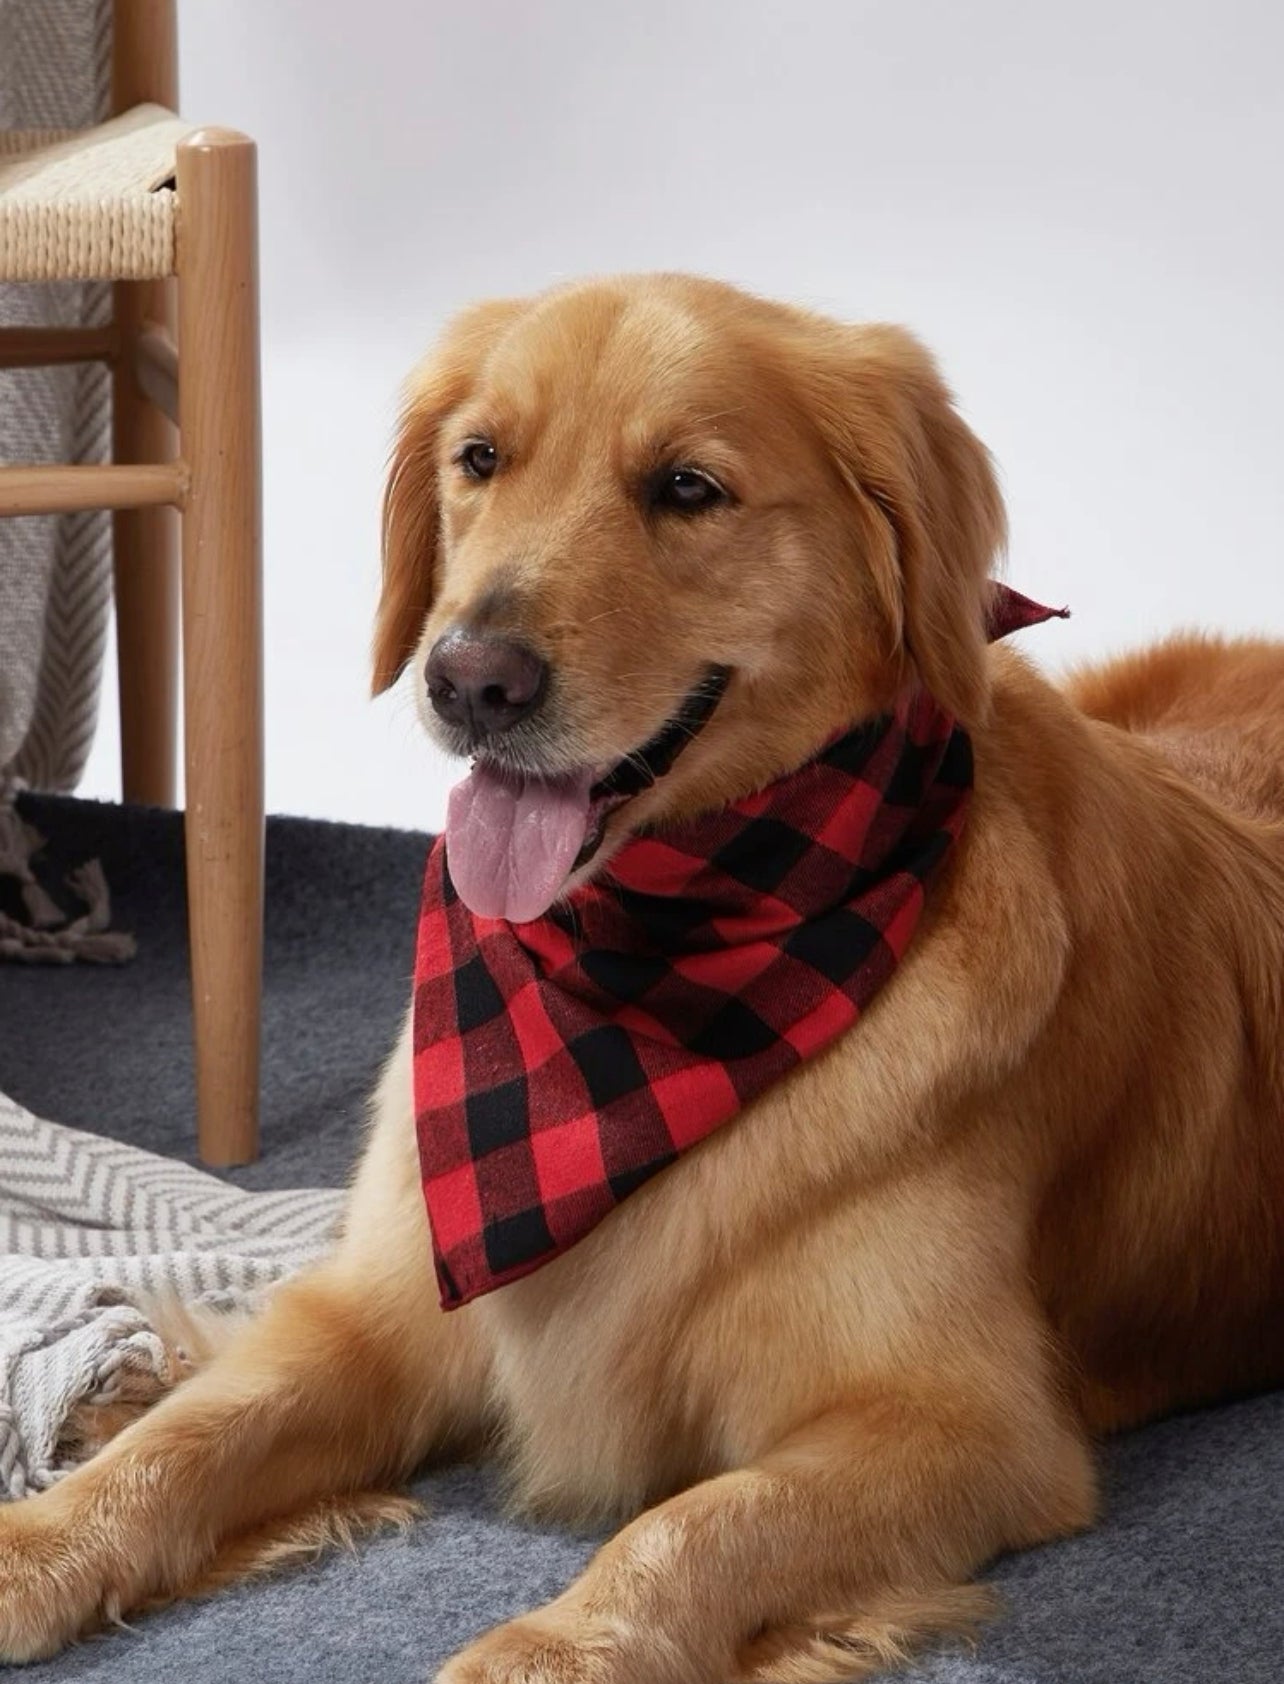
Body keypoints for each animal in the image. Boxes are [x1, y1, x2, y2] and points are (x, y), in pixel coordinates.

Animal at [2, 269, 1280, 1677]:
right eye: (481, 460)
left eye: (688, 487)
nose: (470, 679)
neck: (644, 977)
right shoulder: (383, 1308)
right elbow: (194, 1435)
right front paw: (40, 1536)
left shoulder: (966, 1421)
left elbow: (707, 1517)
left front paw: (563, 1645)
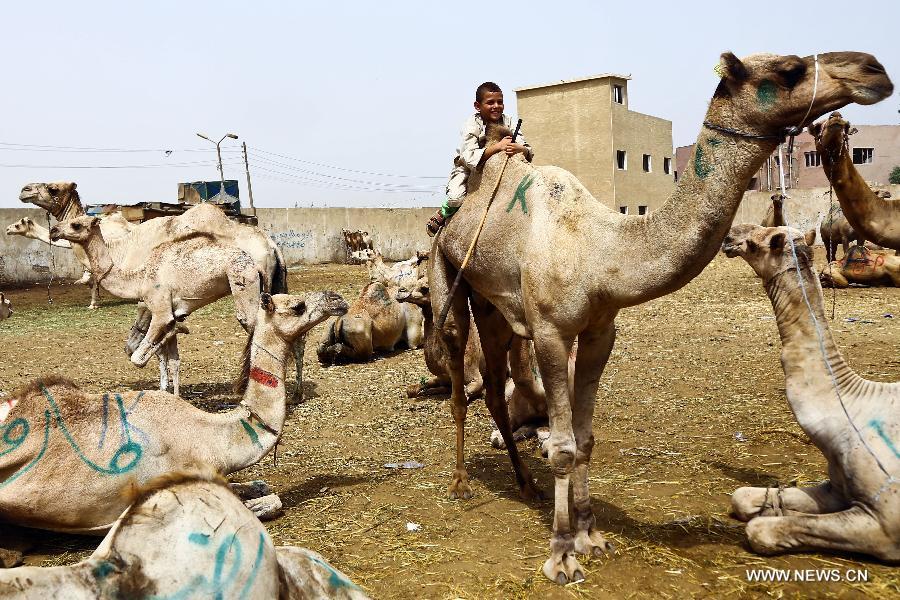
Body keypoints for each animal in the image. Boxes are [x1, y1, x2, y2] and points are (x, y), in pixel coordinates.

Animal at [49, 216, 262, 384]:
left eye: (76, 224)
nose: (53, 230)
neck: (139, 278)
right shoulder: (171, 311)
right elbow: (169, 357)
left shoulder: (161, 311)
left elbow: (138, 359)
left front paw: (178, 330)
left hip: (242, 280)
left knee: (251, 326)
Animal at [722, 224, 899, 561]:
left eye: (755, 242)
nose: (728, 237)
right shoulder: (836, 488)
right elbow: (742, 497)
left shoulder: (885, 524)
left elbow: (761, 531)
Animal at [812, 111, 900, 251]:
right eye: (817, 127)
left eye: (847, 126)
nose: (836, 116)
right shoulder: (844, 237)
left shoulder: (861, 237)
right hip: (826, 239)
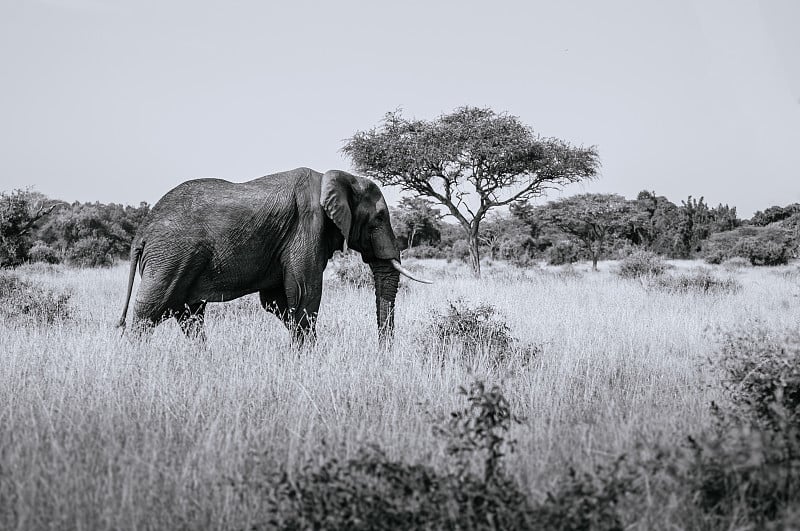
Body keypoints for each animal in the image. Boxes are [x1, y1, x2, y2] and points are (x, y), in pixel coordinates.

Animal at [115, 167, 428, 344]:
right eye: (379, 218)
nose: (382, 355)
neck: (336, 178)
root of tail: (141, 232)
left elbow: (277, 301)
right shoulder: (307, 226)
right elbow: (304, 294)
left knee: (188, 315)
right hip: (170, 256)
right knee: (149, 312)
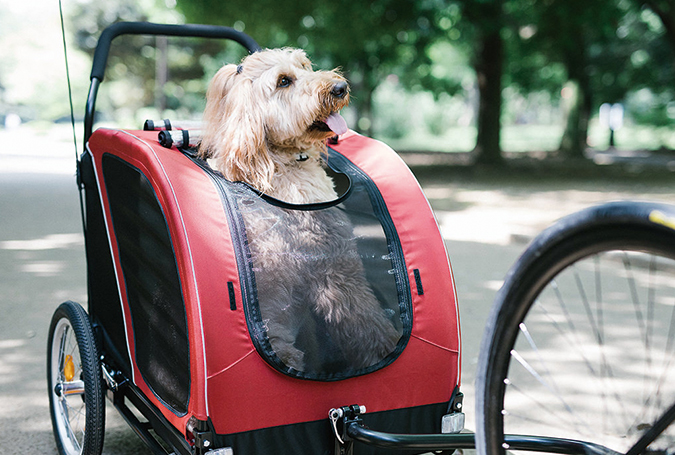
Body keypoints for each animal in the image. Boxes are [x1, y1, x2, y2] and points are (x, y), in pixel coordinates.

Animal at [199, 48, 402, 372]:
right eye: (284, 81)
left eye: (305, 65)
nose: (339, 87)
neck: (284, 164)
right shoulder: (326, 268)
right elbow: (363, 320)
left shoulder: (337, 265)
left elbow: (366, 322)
────
◆ WORK INSTRUCTION ◆
In the listing, find every line containing the word "front" and list it.

◆ TASK RESULT ◆
right front paw: (40, 1536)
left front paw: (563, 1645)
left front paw: (178, 330)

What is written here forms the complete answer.